Data for this task |
....
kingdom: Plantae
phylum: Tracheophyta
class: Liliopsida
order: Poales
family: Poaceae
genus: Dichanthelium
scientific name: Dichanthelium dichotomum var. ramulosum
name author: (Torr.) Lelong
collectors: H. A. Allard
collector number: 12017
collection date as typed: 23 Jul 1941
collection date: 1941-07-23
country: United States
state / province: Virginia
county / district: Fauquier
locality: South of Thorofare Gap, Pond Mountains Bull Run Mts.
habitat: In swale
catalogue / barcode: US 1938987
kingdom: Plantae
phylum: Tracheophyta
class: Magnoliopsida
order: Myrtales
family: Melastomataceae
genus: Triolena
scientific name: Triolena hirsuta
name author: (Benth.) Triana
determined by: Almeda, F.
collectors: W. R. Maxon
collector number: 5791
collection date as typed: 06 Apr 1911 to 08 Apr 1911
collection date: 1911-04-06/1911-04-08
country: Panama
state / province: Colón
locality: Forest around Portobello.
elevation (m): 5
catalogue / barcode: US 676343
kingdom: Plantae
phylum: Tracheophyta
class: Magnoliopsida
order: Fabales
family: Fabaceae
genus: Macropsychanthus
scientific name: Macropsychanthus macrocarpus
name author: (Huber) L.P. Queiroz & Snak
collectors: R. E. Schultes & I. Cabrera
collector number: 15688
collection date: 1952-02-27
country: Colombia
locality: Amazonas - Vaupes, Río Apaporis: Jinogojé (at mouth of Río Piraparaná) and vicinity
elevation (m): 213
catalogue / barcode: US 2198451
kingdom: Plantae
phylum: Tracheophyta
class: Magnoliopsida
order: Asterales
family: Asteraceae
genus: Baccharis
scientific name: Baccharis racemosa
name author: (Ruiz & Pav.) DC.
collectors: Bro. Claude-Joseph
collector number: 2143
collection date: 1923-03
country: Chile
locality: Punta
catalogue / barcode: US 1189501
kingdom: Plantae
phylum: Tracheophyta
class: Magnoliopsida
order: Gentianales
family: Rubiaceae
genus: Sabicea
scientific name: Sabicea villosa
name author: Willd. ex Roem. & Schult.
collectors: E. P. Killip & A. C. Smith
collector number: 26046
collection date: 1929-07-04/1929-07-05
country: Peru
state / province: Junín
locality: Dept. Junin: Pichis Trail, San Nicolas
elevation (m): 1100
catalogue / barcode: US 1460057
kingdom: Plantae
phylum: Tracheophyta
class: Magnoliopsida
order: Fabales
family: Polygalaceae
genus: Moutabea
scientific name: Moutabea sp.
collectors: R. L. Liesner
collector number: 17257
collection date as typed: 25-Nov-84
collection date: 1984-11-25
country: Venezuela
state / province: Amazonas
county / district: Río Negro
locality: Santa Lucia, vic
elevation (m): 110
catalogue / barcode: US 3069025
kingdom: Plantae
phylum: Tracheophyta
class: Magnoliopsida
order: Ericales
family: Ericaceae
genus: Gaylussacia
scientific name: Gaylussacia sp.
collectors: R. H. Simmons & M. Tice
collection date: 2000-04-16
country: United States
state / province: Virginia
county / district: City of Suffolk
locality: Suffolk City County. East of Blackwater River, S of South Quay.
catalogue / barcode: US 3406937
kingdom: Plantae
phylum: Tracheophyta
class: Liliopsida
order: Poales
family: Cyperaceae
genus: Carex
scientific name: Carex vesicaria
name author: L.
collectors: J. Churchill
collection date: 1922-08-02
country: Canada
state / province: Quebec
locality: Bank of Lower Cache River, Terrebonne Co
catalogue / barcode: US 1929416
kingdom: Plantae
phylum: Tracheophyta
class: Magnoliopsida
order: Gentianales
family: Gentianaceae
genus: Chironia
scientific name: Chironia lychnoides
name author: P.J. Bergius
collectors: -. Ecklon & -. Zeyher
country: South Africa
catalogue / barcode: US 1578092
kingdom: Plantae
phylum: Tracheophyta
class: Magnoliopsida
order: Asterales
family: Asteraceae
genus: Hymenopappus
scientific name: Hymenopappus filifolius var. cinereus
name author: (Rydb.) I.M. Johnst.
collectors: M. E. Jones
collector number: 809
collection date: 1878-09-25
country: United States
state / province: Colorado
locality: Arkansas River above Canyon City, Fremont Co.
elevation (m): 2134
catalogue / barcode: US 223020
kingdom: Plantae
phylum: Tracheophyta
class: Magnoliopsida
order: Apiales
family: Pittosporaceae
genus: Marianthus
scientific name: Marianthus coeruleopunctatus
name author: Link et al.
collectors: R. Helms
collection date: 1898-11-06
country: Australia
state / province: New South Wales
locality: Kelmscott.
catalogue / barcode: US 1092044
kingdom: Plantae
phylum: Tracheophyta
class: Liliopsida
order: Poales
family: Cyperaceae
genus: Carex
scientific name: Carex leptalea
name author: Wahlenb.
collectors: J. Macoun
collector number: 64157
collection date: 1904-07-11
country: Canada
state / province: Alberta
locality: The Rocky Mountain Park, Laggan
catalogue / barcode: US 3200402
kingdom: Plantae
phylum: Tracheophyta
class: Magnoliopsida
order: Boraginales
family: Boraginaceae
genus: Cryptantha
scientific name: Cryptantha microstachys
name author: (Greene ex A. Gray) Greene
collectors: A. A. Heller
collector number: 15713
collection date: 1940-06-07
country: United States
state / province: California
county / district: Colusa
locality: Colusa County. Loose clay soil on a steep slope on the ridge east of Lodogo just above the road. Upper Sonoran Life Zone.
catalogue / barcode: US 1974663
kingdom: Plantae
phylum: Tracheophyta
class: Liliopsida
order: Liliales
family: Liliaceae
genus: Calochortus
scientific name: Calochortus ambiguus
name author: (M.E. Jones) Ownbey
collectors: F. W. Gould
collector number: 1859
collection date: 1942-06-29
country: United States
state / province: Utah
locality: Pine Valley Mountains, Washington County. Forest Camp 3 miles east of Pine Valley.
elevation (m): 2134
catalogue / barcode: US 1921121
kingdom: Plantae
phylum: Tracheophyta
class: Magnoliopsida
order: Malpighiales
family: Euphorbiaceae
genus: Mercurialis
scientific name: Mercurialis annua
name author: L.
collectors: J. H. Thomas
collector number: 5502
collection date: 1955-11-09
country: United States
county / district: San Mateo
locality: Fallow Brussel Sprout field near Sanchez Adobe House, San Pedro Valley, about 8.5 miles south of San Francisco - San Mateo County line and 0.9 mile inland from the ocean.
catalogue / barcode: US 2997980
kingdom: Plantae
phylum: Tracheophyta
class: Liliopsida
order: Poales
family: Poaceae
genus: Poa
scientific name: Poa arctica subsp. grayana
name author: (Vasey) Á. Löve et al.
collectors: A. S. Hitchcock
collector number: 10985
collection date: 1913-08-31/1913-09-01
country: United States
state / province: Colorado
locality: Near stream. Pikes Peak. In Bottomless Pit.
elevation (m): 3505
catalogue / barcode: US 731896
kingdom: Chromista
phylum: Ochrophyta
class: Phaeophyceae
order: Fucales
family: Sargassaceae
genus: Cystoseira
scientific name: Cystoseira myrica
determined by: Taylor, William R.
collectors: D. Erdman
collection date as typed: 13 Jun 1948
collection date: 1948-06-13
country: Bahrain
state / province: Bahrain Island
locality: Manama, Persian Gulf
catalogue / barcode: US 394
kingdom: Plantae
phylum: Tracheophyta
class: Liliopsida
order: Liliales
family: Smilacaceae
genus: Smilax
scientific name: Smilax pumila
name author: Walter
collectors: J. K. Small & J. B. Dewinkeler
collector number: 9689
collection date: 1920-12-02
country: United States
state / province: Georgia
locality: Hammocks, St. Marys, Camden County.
....
Task prompt |
Rename "locality" to "site" in the records from the line with "collection date: 1940-06-07" up to and including the line with "collector number: 10985". Give only those lines, with nothing else changed.

Worked answer |
collection date: 1940-06-07
country: United States
state / province: California
county / district: Colusa
site: Colusa County. Loose clay soil on a steep slope on the ridge east of Lodogo just above the road. Upper Sonoran Life Zone.
catalogue / barcode: US 1974663
kingdom: Plantae
phylum: Tracheophyta
class: Liliopsida
order: Liliales
family: Liliaceae
genus: Calochortus
scientific name: Calochortus ambiguus
name author: (M.E. Jones) Ownbey
collectors: F. W. Gould
collector number: 1859
collection date: 1942-06-29
country: United States
state / province: Utah
site: Pine Valley Mountains, Washington County. Forest Camp 3 miles east of Pine Valley.
elevation (m): 2134
catalogue / barcode: US 1921121
kingdom: Plantae
phylum: Tracheophyta
class: Magnoliopsida
order: Malpighiales
family: Euphorbiaceae
genus: Mercurialis
scientific name: Mercurialis annua
name author: L.
collectors: J. H. Thomas
collector number: 5502
collection date: 1955-11-09
country: United States
county / district: San Mateo
site: Fallow Brussel Sprout field near Sanchez Adobe House, San Pedro Valley, about 8.5 miles south of San Francisco - San Mateo County line and 0.9 mile inland from the ocean.
catalogue / barcode: US 2997980
kingdom: Plantae
phylum: Tracheophyta
class: Liliopsida
order: Poales
family: Poaceae
genus: Poa
scientific name: Poa arctica subsp. grayana
name author: (Vasey) Á. Löve et al.
collectors: A. S. Hitchcock
collector number: 10985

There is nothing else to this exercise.